Models have been developed to overcome these limitations that take into account other aspects of the ontology structure. For example, the distance between two terms may also integrate the density of the terms and the path that links them [13
]. Alternatively, a new definition has been used that considers the local relationships in the subgraph generated by the terms, rather than their global positions in the DAG [14
A common feature of these different approaches is that they rely mainly on the semantic links of the DAG. Unfortunately, there are inherent problems in this approach due to the non-homogeneity and the uneven distribution of the biological knowledge. As a result some regions of the DAG are more densely populated than others, so that the connections between terms are not comparable. In addition, the depth of a node (which is related to its specificity) can not be assigned in an unequivocal way. This type of problem is especially relevant for nodes that are profusely connected to the root by various paths of different lengths.

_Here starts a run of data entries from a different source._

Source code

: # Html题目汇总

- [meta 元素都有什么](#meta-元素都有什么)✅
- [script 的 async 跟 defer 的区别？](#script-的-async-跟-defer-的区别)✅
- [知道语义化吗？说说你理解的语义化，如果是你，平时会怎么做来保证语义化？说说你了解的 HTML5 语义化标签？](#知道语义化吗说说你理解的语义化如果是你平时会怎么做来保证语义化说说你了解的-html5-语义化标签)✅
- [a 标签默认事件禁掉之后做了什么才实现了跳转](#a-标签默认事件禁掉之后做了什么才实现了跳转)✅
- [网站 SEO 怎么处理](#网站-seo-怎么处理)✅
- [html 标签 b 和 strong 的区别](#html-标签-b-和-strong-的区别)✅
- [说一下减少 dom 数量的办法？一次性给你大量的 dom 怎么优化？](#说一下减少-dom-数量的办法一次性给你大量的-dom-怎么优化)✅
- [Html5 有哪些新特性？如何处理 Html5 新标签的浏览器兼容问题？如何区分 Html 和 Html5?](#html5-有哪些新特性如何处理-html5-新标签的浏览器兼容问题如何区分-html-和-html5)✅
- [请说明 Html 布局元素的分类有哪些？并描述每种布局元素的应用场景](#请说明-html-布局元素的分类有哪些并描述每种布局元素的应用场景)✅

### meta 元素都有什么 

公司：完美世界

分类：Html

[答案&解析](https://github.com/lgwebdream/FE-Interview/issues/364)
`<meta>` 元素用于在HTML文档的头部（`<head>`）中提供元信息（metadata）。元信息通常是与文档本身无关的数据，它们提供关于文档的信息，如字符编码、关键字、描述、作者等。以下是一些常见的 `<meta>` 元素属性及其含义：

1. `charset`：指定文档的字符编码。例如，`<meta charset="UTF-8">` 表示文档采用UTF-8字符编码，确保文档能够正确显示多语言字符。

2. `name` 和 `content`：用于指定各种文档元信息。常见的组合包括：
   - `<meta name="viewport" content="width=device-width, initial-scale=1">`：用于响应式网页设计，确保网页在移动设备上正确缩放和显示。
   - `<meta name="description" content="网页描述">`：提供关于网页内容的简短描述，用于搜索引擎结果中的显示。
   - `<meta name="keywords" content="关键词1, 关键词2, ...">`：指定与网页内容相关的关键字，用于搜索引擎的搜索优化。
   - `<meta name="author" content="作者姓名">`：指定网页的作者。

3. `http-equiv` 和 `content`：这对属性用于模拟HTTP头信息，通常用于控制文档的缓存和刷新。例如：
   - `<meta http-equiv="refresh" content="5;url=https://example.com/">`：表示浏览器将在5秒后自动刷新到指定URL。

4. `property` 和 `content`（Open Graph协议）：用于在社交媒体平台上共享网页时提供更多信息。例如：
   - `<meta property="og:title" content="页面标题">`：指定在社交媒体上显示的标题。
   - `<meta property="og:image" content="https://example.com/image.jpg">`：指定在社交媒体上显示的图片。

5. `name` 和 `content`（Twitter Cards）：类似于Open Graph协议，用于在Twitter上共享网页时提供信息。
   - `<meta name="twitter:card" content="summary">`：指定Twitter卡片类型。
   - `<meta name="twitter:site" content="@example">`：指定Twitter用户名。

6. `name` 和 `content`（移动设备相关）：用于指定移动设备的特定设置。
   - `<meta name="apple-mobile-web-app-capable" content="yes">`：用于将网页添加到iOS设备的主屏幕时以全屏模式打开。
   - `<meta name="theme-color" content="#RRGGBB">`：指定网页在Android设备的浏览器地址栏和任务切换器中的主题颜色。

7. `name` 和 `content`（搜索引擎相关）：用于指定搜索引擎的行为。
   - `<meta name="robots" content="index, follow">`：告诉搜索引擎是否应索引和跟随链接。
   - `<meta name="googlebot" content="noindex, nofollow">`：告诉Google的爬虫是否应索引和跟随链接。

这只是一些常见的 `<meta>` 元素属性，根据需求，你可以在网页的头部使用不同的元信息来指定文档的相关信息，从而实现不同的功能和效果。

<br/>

In this work, we propose a novel method that associates the Molecular Function GO (MF-GO) terms based on their co-occurrences in a 'curated' set of proteins and enriched by the semantic relationships from the ontology. Interpro is used as a curated database as it integrates protein information from other databases that describe protein families, domains and functional sites, such as PROSITE, PRINTS, Pfam, ProDom, SMART and TIGRFAMs [16
Conceptually, the method is, to some extend, similar to the way in which similarities between aminoacids are 'learnt' from examples (structural curated alignments) rather than obtained from the raw chemical properties of the aminoacids. Methodologically, it shares aspects of the algorithm used in the DAVID tool [17
] for clustering heterogeneous annotation contents from different resources into annotation groups based on the co-association of the annotated genes in the databases.

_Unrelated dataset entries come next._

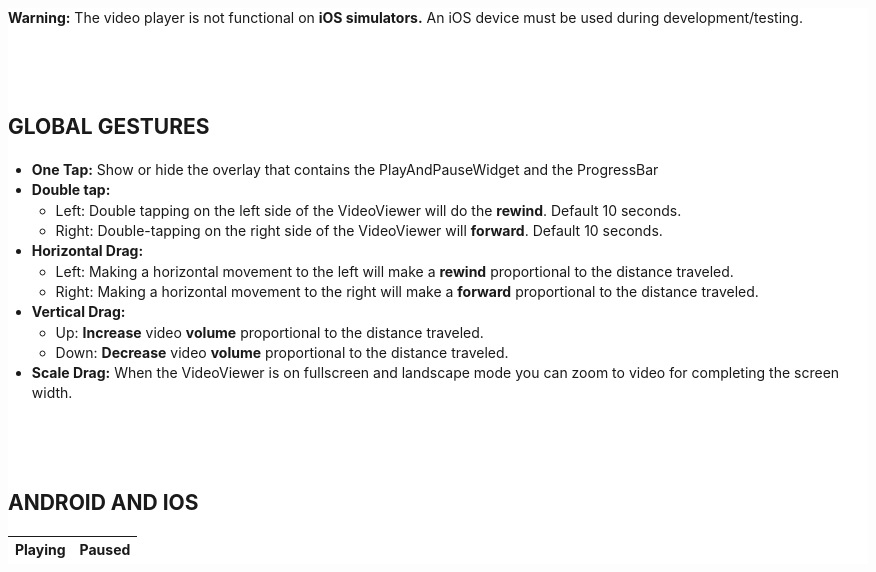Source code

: **Warning:** The video player is not functional on **iOS simulators.** An iOS device must be used during development/testing.

<br><br>

## **GLOBAL GESTURES**

- **One Tap:** Show or hide the overlay that contains the PlayAndPauseWidget and the ProgressBar
- **Double tap:**
  - Left: Double tapping on the left side of the VideoViewer will do the **rewind**. Default 10 seconds.
  - Right: Double-tapping on the right side of the VideoViewer will **forward**. Default 10 seconds.
- **Horizontal Drag:**
  - Left: Making a horizontal movement to the left will make a **rewind** proportional to the distance traveled.
  - Right: Making a horizontal movement to the right will make a **forward** proportional to the distance traveled.
- **Vertical Drag:**
  - Up: **Increase** video **volume** proportional to the distance traveled.
  - Down: **Decrease** video **volume** proportional to the distance traveled.
- **Scale Drag:** When the VideoViewer is on fullscreen and landscape mode you can zoom to video for completing the screen width.

<br><br>

## **ANDROID AND IOS**

|                Playing                 |                Paused                 |
| :------------------------------------: | :-----------------------------------: |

The method analyses the mutual occurrences of the MF-GO terms across the Interpro entries. The occurrences are used as the basis of the comparison of the terms on the assumption that the persistent coincidence of two terms describes its 'relation' in the general functional space. The analysis of the occurrences provides a useful mathematical tool to quantify the functional similarity between terms. A hierarchical tree linking the MF-GO terms is built from the similarity matrix. We termed this tree the 'Functional Tree' and it formally constitutes a Distance Model since it satisfies the ultrametric triangle inequality. In this context, the Functional Distance for a pair of terms, Df, is defined as the height of their least common ancestor in the 'Functional Tree'. In addition, the tree allows the GO terms to be clustered into compact and homogeneous groups with biological meaning.
We describe here how the Functional Tree was built, how the tree is clustered and the groups generated are analyzed in terms of the functions they describe. The Functional Distance Df derived from the Functional Tree was used to calculate the distances between pairs of yeast proteins to assess the reliability of the tree. We also compare this new metric with another based on semantic similarities.